## Problem to solve
Every record must be transcribed in its entirety, apart from the images, which are to be omitted.
#####
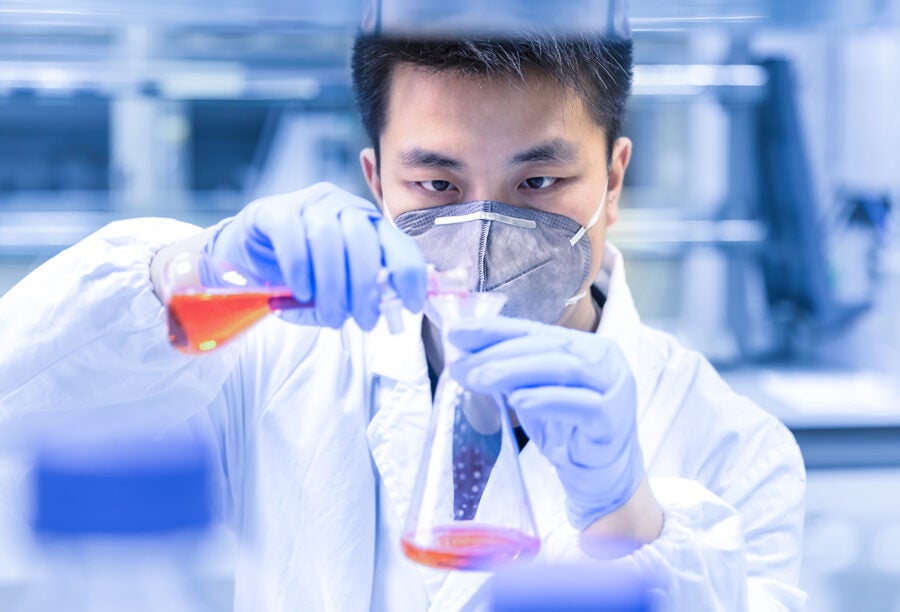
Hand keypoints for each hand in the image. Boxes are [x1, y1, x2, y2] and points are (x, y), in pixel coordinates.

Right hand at [206, 182, 426, 329]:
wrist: (244, 262)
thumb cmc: (299, 277)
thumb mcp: (337, 290)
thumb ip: (359, 295)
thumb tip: (383, 309)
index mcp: (367, 224)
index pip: (398, 241)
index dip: (409, 273)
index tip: (410, 304)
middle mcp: (342, 206)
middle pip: (363, 240)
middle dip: (367, 287)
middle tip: (364, 321)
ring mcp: (307, 203)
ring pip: (328, 238)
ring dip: (334, 284)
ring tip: (331, 315)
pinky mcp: (273, 210)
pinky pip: (291, 234)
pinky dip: (299, 267)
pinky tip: (302, 291)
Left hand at [448, 316, 644, 529]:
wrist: (600, 475)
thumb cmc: (566, 429)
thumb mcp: (533, 394)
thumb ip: (509, 372)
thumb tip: (462, 356)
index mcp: (583, 345)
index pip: (532, 331)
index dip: (493, 330)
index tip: (456, 332)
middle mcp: (602, 358)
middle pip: (544, 346)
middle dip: (498, 354)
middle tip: (461, 366)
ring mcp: (612, 386)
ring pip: (562, 368)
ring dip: (515, 371)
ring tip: (480, 379)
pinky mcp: (612, 418)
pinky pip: (579, 404)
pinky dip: (546, 399)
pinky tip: (518, 401)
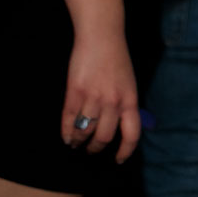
#####
## Answer area
Hand keypoints for each hand in the image. Boxes are [x1, y1, x2, y2] and points are (x, y), in pixel coordinates.

Right hand at [206, 182, 426, 329]:
wrist: (244, 262)
thumb cmc: (299, 277)
thumb mcp: (337, 290)
thumb ip: (359, 295)
thumb tip: (383, 309)
index mcp: (367, 224)
index pip: (398, 241)
index dip: (409, 273)
index tip: (410, 304)
middle mcp: (342, 206)
middle pip: (363, 240)
middle dip: (367, 287)
middle tip: (364, 321)
ring mcp: (307, 203)
ring pip: (328, 238)
ring dip: (334, 284)
ring tip: (331, 315)
pinky mcp: (273, 210)
pinky pip: (291, 234)
pinky dip: (299, 267)
pinky tip: (302, 291)
Left hand at [448, 316, 644, 529]:
wrist: (600, 475)
thumb cmc: (566, 429)
thumb mcp: (533, 394)
thumb ip: (509, 372)
thumb tip: (462, 356)
index mcp: (583, 345)
index pip: (532, 331)
index dip: (493, 330)
index tip: (456, 332)
middle mcp: (602, 358)
middle pip: (544, 346)
middle dip: (498, 354)
middle tip: (461, 366)
ring mcp: (612, 386)
ring pip: (562, 368)
ring dip: (515, 371)
ring tip: (480, 379)
pinky mcp: (612, 418)
pinky pip: (579, 404)
pinky dip: (546, 399)
pinky tip: (518, 401)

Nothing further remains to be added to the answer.